When an older adult has friends and family in their lives who really listen to them, a study reports, that person will be less likely to show signs of mental deterioration. Seniors 65 and older who say they have folks available when they need to talk something over, it found, exhibit signs of what is known as “cognitive resilience,” and that's a very good thing.

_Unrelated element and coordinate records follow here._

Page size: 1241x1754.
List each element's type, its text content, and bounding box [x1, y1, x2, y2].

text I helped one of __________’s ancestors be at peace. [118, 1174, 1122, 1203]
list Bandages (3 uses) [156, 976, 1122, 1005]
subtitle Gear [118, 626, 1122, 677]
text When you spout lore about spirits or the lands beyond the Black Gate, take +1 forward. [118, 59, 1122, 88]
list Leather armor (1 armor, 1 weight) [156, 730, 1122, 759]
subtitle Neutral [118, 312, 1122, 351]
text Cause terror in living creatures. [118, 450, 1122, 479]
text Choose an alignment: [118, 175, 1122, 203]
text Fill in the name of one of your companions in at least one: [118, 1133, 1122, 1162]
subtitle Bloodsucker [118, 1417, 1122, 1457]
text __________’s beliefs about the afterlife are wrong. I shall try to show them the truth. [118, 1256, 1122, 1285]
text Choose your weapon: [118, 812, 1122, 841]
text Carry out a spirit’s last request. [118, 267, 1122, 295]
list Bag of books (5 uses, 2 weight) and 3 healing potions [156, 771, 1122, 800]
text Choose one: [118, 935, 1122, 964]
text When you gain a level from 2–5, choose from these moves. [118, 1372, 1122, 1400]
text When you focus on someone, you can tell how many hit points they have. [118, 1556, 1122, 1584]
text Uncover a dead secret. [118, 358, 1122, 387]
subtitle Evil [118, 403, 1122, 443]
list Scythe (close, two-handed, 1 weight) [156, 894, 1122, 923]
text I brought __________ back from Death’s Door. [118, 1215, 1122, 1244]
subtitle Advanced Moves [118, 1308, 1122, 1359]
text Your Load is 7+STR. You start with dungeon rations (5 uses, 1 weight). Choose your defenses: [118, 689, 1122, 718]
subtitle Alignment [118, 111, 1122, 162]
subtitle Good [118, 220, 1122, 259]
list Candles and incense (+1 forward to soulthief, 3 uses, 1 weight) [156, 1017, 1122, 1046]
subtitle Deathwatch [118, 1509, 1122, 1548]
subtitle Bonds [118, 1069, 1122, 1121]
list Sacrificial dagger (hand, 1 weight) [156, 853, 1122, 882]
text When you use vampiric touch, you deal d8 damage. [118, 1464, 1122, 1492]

“We think of cognitive resilience as a buffer to the effects of brain aging and disease,” Joel Salinas, an assistant professor of neurology at the New York University Grossman School of Medicine and co-author of the study, said in a press release. People who exhibit cognitive resilience are better able to overcome the negative effects of stress on mental functioning. Rather than feeling paralyzed or fearful, they are able to wrestle with bad news, disappointments or loss. Having someone to talk to helps the brain comprehend what is going on.

Not having someone to listen to you can undermine aging brains. People who had someone available to hear them out avoided declines in brain volume and cognition.

That’s a big deal considering the CDC estimates nearly six million Americans suffer with some form of dementia or Alzheimer’s disease.

Researchers surveyed nearly 2,200 adults with an average age of 63. The participants were asked about their social interactions, not only emotional support from those with whom they are close, but also how well people listened to them and whether they received love and affection and, or, valuable advice.

In order to calculate the subject’s cognitive resilience, the researchers conducted several neuropsychological assessments, including brain volume measurements based on MRI scans.

They found that without someone to listen to us, there can be serious negative effects on our brains. People who had someone available to hear them out avoided declines in brain volume and cognition. On the other hand, for every unit of decline in brain volume (which is a sign of reduced cognitive function) people in their 40’s and 50’s had a four-year cognitive decline.

“…[P]eople can take steps, either for themselves or the people they care about most, to increase the odds they’ll slow down cognitive aging or prevent the development of Alzheimer’s disease,” Salinas said. But listening is not as easy as it may seem. Research shows we only listen at around 25 percent efficiency.

Here are some tips from The Lost Art of Listening, to help you and your family members become better listeners:

  • Step outside yourself and fully focus on the other person.
  • Ask questions that require more than a “yes” or “no” answer.
  • Unplug for just 3 minutes when a friend or family member wants to tell you something.
  • Practice “responsive listening": Repeat what the other person is saying.
  • Find something to agree on (even if you disagree).

The study appears in JAMA Network Open.